Only the text should come through, so restate the listing exactly and drop its images.

• Records supplied:
..............................

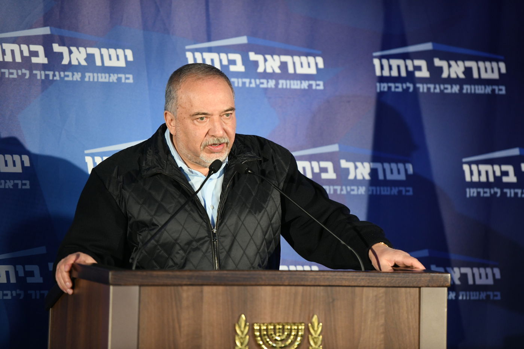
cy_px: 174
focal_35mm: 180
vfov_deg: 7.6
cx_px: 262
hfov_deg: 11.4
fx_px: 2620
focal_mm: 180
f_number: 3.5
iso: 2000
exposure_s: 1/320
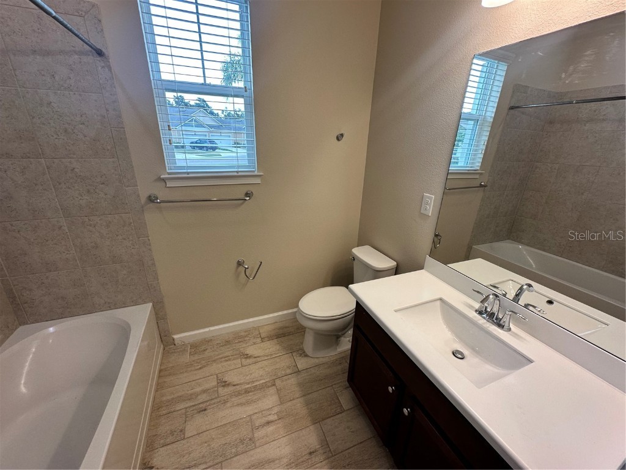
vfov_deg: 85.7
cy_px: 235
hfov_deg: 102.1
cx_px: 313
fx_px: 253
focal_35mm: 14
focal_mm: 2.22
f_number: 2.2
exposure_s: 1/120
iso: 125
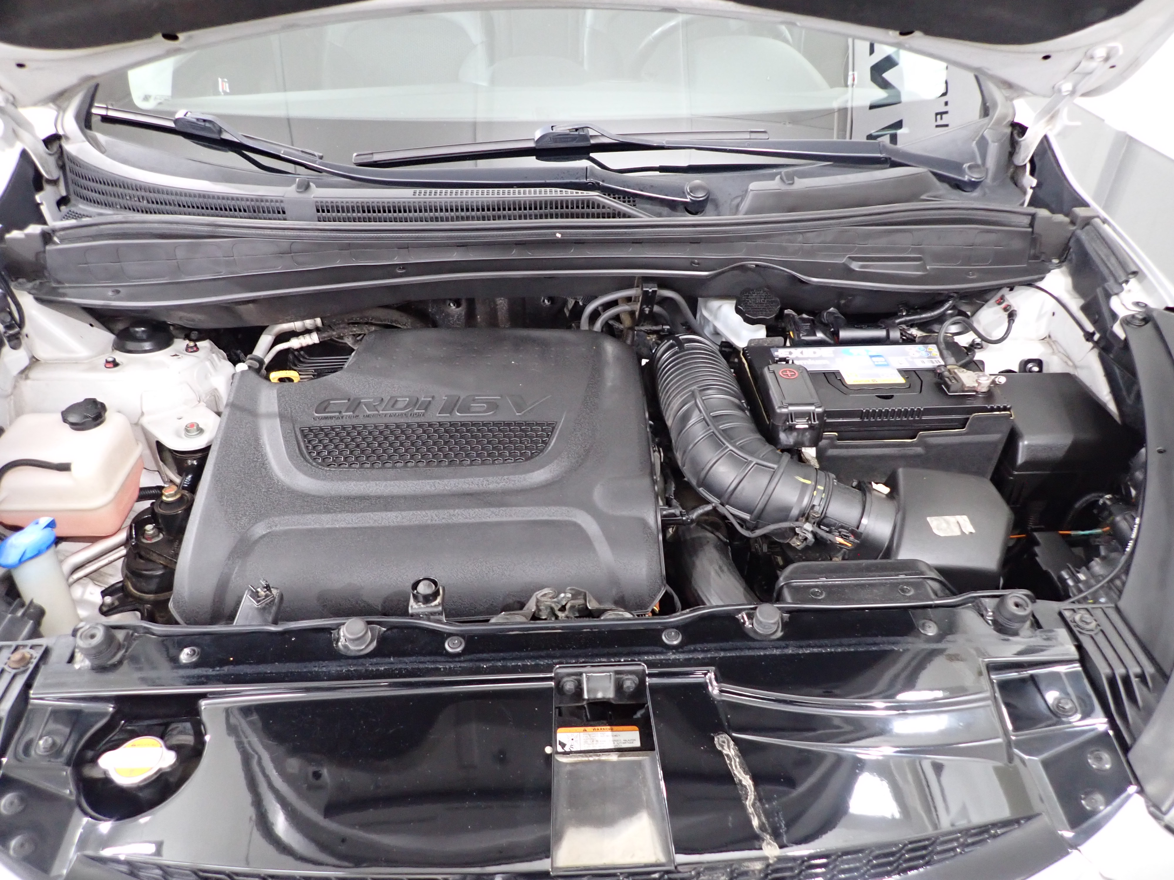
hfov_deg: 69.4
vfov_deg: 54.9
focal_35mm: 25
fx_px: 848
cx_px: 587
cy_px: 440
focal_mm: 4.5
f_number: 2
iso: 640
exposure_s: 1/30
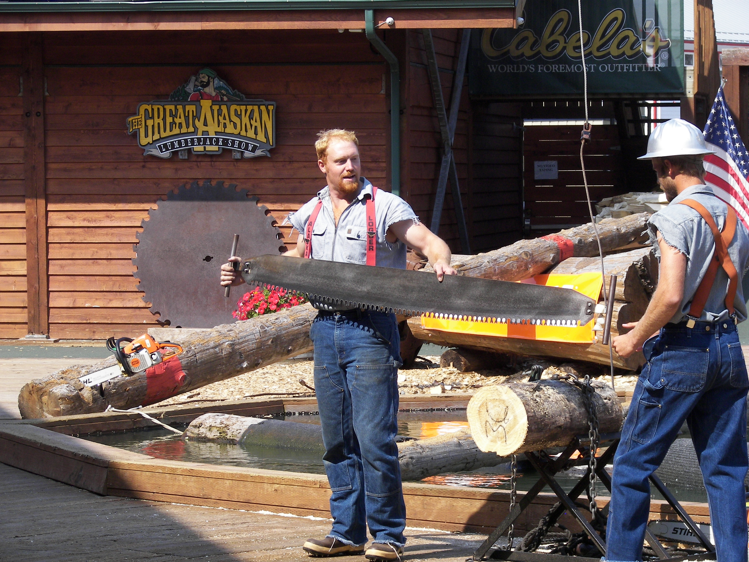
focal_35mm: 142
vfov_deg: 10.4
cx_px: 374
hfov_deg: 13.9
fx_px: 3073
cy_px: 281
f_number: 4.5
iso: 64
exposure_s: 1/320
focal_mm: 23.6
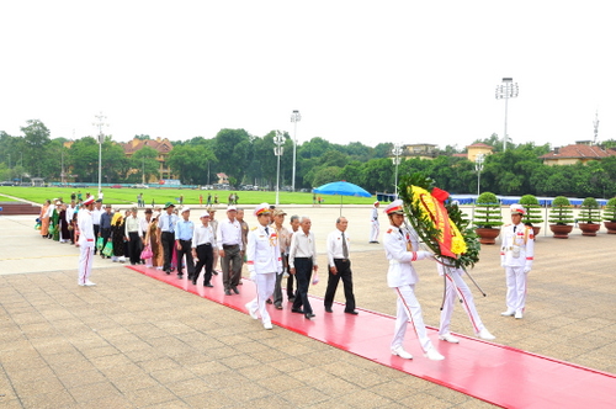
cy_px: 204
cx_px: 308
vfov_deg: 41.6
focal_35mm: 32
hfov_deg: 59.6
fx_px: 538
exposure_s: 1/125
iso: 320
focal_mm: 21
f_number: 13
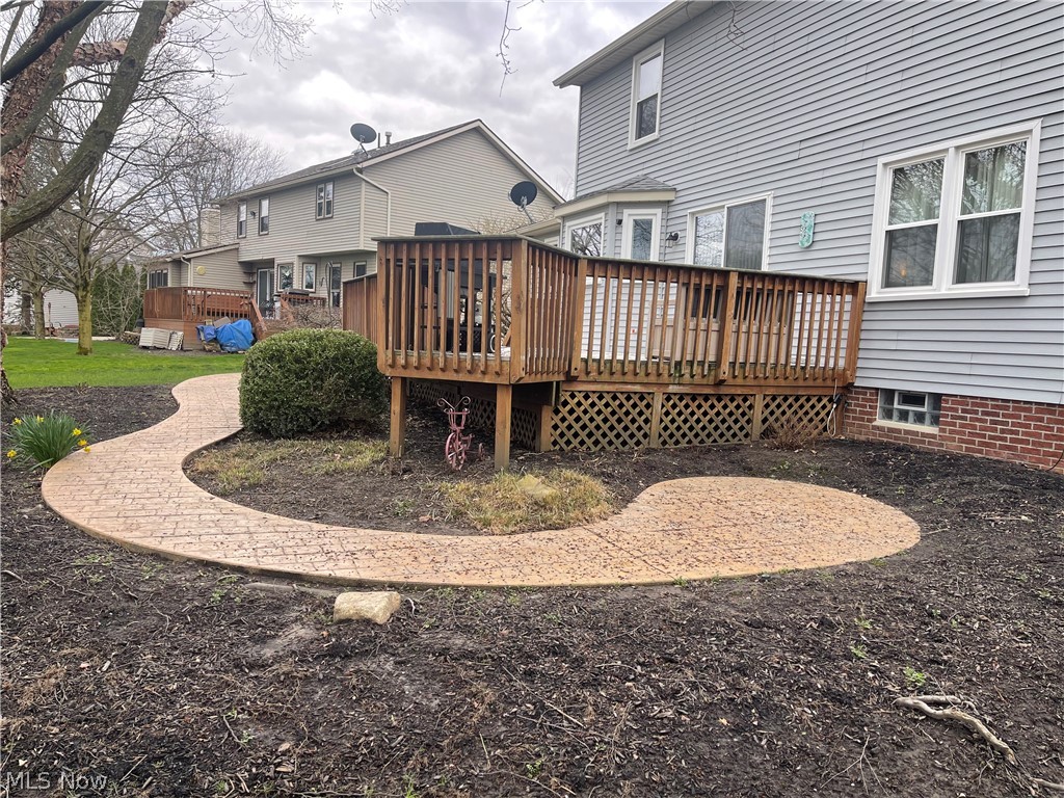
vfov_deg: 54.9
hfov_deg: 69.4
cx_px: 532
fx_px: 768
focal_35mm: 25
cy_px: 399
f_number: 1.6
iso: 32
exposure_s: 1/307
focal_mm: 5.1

..............................

• Solution:
cy_px: 174
focal_35mm: 180
vfov_deg: 7.6
cx_px: 262
hfov_deg: 11.4
fx_px: 2620
focal_mm: 180
f_number: 3.5
iso: 2000
exposure_s: 1/320
vfov_deg: 85.7
cy_px: 235
hfov_deg: 102.1
cx_px: 313
fx_px: 253
focal_35mm: 14
focal_mm: 2.22
f_number: 2.2
exposure_s: 1/120
iso: 125
hfov_deg: 69.4
vfov_deg: 54.9
focal_35mm: 25
fx_px: 848
cx_px: 587
cy_px: 440
focal_mm: 4.5
f_number: 2
iso: 640
exposure_s: 1/30
focal_35mm: 142
vfov_deg: 10.4
cx_px: 374
hfov_deg: 13.9
fx_px: 3073
cy_px: 281
f_number: 4.5
iso: 64
exposure_s: 1/320
focal_mm: 23.6
cy_px: 204
cx_px: 308
vfov_deg: 41.6
focal_35mm: 32
hfov_deg: 59.6
fx_px: 538
exposure_s: 1/125
iso: 320
focal_mm: 21
f_number: 13
vfov_deg: 54.9
hfov_deg: 69.4
cx_px: 532
fx_px: 768
focal_35mm: 25
cy_px: 399
f_number: 1.6
iso: 32
exposure_s: 1/307
focal_mm: 5.1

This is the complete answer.